Выпив еще по паре стаканчиков, они вышли из кафе. Старики-крестьяне остались. Продолжали говорить по-немецки — очевидно, обсуждали, как бы заставить американскую армию заплатить за коров, побитых во время взятия их городка два месяца назад.
Городок был погружен в непроницаемую тьму. Братья потеряли ориентацию. Куда ни глянь — сплошная чернота. Обратная сторона Луны. Дно колодца. Спальня шлюхи. Неизвестно чья могила…
Луис достал фонарик, и они вновь оказались в Эльзасе, вновь вернулись в ноябрь. Рука Луиса дрожала, луч фонарика бестолково метался из стороны в сторону. И Бенджамину понадобилось немало времени, чтобы поставить щетки-дворники на место. Наконец это ему удалось. Он с грохотом захлопнул крышку капота. Затем попытался забраться в джип, но неудачно. Ухватился рукой за борт, чтоб не упасть.
— Сержант Федров, — сказал Луис, — вам не кажется, что вести машину в таком состоянии просто опасно?
И тут оба они расхохотались. За их плечами было сорок три боевых вылета, мили, пройденные от Шербура до Рейна, а они все хохотали, хохотали и хохотали, прильнув друг к другу. Фонарик был выключен, вокруг стояла непроницаемая осенняя тьма.
1964 год
Федров шел по берегу по направлению к клубу, что находился в полумиле от их дома.
«Если я вернусь домой живым, никогда больше не буду волноваться. Буду просто ДЫШАТЬ».
Вспомнив ту осень, Федров вздохнул — страдальчески и одновременно насмешливо. Он шел босиком по широкому пустынному тихому пляжу и вспоминал тот ноябрь.
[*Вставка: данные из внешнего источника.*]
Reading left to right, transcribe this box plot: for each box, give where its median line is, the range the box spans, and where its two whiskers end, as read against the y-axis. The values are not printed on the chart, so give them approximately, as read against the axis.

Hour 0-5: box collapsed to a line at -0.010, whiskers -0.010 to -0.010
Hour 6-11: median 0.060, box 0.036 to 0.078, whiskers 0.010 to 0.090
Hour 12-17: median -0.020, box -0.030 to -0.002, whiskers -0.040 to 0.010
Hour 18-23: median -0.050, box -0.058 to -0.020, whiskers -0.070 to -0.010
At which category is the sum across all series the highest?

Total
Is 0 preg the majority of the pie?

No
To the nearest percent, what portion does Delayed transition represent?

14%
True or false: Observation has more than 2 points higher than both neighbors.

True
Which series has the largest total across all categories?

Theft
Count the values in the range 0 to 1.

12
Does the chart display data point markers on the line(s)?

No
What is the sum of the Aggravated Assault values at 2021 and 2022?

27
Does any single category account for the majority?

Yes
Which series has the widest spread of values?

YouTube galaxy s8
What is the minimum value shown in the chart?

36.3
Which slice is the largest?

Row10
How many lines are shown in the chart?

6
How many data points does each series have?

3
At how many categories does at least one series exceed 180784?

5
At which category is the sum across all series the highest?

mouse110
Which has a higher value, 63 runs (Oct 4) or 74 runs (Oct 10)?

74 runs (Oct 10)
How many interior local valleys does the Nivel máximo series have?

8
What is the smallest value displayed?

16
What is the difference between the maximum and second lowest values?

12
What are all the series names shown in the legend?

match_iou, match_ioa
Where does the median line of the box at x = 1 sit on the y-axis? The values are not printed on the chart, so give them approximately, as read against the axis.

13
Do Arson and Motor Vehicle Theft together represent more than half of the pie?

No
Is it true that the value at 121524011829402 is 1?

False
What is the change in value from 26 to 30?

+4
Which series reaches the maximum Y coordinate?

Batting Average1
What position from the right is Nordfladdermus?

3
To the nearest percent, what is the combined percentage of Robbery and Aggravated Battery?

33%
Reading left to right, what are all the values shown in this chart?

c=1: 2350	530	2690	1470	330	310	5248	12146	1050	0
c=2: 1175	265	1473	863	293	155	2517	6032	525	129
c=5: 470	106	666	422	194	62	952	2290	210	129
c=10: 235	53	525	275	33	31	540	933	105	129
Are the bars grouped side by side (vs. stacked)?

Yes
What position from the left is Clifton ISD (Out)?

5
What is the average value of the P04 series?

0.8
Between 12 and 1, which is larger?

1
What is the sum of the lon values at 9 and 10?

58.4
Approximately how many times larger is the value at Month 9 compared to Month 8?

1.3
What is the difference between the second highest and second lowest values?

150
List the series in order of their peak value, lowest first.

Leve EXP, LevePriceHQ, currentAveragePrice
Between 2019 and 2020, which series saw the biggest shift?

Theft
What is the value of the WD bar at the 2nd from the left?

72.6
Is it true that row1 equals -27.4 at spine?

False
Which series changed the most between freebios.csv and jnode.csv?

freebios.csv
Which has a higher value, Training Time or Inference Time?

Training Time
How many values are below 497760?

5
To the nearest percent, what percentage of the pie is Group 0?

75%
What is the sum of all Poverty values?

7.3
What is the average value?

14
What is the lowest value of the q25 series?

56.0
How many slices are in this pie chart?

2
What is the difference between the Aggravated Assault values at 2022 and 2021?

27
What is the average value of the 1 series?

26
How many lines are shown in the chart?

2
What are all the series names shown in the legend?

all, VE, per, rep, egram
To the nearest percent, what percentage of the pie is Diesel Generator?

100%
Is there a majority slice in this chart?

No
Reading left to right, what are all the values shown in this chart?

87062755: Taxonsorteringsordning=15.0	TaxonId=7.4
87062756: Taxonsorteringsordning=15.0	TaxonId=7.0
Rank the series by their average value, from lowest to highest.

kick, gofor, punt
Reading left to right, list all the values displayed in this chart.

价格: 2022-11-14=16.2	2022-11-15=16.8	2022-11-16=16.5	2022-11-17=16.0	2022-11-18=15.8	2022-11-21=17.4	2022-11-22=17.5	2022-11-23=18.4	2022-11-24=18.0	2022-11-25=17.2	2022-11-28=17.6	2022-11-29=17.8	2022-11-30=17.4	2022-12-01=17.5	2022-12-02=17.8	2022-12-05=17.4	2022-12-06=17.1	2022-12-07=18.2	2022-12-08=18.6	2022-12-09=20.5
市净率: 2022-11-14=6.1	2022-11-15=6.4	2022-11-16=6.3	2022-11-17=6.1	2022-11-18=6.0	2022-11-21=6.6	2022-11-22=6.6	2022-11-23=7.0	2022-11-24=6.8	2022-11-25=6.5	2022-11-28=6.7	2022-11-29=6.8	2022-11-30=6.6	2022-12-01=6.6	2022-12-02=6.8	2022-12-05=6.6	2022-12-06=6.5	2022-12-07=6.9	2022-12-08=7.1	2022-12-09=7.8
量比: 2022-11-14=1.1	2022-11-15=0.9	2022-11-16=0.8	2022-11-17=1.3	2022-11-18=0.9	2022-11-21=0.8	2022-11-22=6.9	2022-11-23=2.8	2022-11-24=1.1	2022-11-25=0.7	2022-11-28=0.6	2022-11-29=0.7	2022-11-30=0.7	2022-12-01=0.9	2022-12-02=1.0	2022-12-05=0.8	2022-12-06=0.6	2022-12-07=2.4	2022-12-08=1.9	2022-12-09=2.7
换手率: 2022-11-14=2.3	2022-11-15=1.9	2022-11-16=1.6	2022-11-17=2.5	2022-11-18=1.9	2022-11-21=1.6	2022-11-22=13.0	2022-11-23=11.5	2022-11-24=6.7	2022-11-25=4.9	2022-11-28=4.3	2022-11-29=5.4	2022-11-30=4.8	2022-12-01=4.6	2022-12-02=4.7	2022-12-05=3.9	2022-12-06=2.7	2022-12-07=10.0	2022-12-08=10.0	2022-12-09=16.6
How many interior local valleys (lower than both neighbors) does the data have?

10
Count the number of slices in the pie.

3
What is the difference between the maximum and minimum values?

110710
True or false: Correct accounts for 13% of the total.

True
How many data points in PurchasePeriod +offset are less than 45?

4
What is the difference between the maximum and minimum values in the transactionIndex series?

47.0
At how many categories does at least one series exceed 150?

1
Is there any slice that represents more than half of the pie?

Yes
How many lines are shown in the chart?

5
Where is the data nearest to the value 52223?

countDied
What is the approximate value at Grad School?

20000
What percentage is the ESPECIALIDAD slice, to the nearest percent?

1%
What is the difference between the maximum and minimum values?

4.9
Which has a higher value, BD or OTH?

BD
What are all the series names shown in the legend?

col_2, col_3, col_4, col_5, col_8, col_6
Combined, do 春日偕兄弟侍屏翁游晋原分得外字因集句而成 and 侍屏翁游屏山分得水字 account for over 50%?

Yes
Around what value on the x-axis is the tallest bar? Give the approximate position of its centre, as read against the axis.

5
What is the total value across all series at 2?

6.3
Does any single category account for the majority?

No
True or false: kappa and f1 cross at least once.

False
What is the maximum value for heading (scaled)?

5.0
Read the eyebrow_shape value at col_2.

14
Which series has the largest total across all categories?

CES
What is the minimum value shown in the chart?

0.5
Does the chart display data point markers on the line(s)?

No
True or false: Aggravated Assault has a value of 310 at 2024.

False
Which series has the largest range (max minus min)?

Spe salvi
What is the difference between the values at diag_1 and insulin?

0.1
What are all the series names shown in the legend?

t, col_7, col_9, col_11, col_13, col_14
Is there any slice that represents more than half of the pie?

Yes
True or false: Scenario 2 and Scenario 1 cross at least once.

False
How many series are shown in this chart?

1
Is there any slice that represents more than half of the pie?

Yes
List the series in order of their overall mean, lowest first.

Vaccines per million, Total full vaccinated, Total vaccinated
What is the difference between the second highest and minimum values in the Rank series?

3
Этим солнечным сентябрьским днем 1964 года брат его Луис дышал вполне нормально. Но любой, услышавший, как он выкрикнул в телефонную трубку: «Моей крови, моих яиц, моего костного мозга», — вряд ли поверил бы, что его теперь ничто не волнует.
Войны вовсе не столь уж многому могут научить, как это принято думать. Ружья замолкают, а душа продолжает вибрировать.
Федров уже видел широкую веранду клуба. На ней под полосатым зонтиком лишь две маленькие фигурки, бесформенные кульки из свитеров, юбок, шарфов…
Бенджамин ни разу не был в здании клуба и не пользовался его пляжем, хотя пляж этот, отмеченный сейчас линией выброшенных на песок водорослей, не являлся частным. Клуб, если не считать двух-трех прирученных особ, которые были или невероятно богаты, или же обладали невероятно обширными связями, для евреев не предназначался.
«Израиль, Израиль, мое имя Израиль, и я хочу, чтоб ты выпроводила этого человека из моего дома!»
И еще вот это: «Можешь сказать им, что я не еврей, — прорезался вдруг в памяти голос дяди Джорджа, хриплый грубый голос простого работяги. — Я американец. Я родился в Цинциннати!»
«Цинциннати, как же! Нет, это просто смехотворно! Все, что они помнят и знают о тебе, так это только то, что ты еврей».
По стенам, что были разбиты…
Мы сидим в одиночестве и скорбим.
По нашему утраченному величию…
Мы сидим в одиночестве и скорбим.
По нашим великим умершим…
Мы сидим в одиночестве и скорбим.
1957 год
Только на похоронах отца он снова увидел дядю Джорджа. Впервые после того памятного вечера, когда Джордж с перевязанной головой пришел в их дом в Харрисоне просить взаймы. Смерть объединяет семьи — правда, лишь временно и с большим запозданием.